- First wideban volume cover

彼女がクズを愛するワケは。 (Kanojo ga Kuzu o Aisuru Wake wa)
- Genre: Romantic comedy
- Written by: Rui Ikeda
- Published by: Square Enix
- English publisher: NA: Square Enix;
- Imprint: Gangan Comics Pixiv
- Magazine: Gangan Pixiv
- Original run: November 2, 2024 – present
- Volumes: 4

= Why She Loves Scum =

Japanese manga series

Why She Loves Scum (彼女がクズを愛するワケは。, Kanojo ga Kuzu o Aisuru Wake wa) is a Japanese manga series written and illustrated by Rui Ikeda. It began as a webcomic published on author's Twitter account in March 2024. It was later acquired by Square Enix who began serializing it on the Pixiv Comic website under their Gangan Pixiv brand in November 2024.

== Plot ==
The series is centered around Hiro, a broke, unemployed, and non-committed man, and Mi, a woman who has only dated men who are not fully committed to her. Hiro has dated Mi for a week, and Mi feels grateful to see how committed he is to their relationship. In reality, Hiro is actually of taking advantage of Mi's kindness, and looking for the perfect opportunity to dump her.

==Publication==
Written and illustrated by Rui Ikeda, Why She Loves Scum initially began as a webcomic published on the author's Twitter account on March 1, 2024. It was later acquired by Square Enix who began serializing it on the Pixiv Comic website under their Gangan Pixiv brand on November 2, 2024. Its chapters have been compiled into four wideban volumes as of August 2026.

The series' chapters are published in English on Square Enix's Manga Up! Global website and app.

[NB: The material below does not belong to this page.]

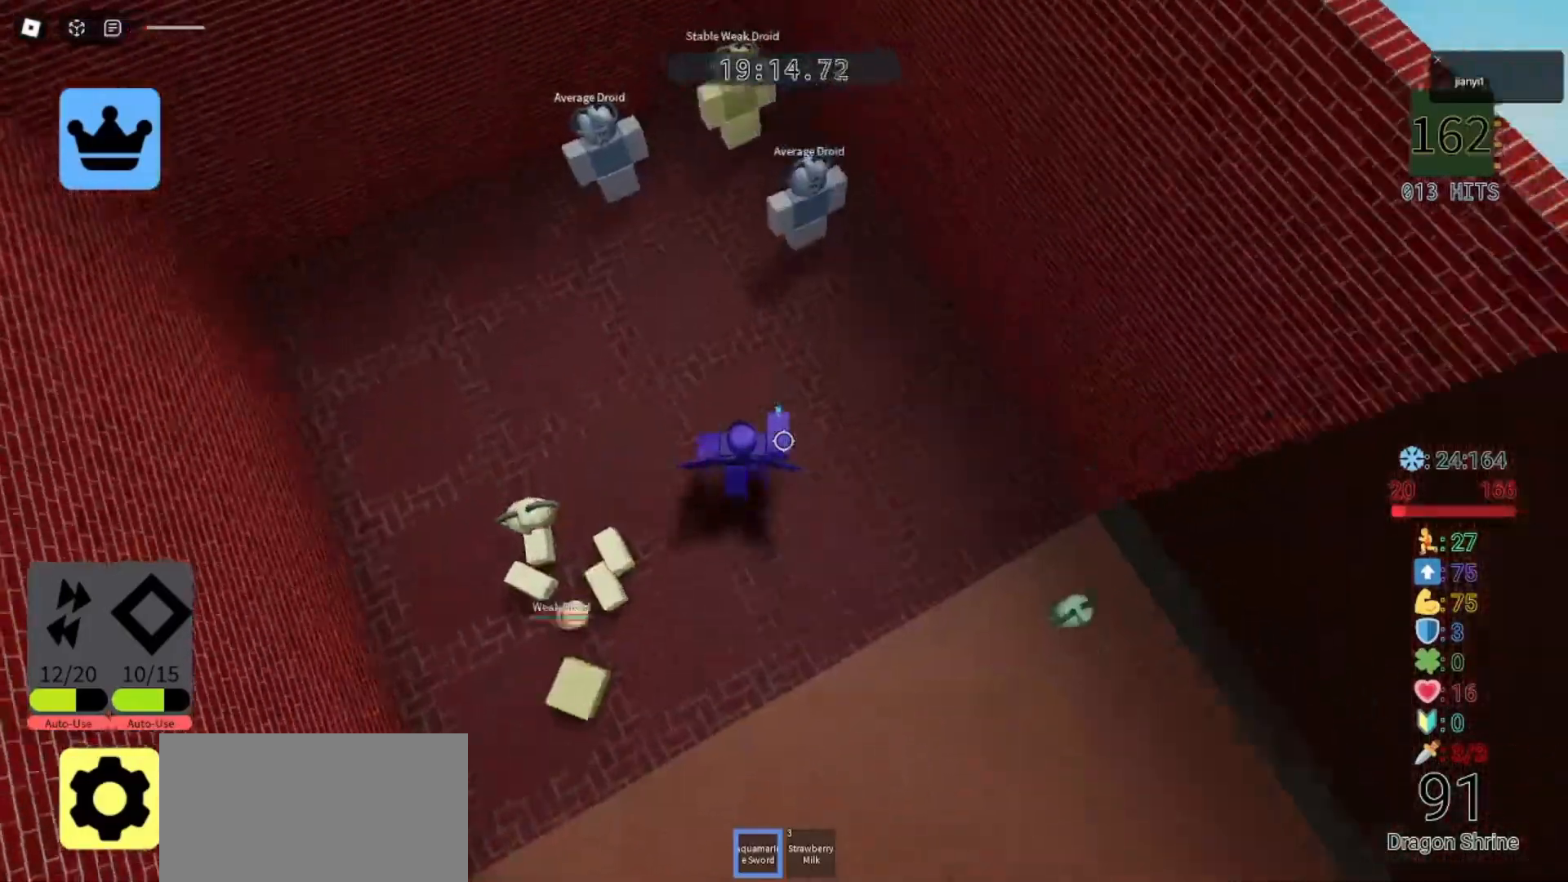
{"keys": ["a"], "mouse": ["left"], "events": [[67, "mouse_left", "up"], [100, "w", "up"], [133, "mouse_left", "down"], [233, "mouse_left", "up"], [300, "a", "down"], [300, "mouse_left", "down"], [400, "mouse_left", "up"], [467, "mouse_left", "down"]]}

| No. | Release date | ISBN |
|---|---|---|
| 1 | November 21, 2024 | 978-4-7575-9480-7 |
| 2 | May 22, 2025 | 978-4-7575-9863-8 |
| 3 | January 22, 2026 | 978-4-301-00289-5 |
| 4 | August 21, 2026 | 978-4-301-00717-3 |

==Reception==
The series was nominated for the 10th Next Manga Awards in 2024 in the web category and was ranked sixth.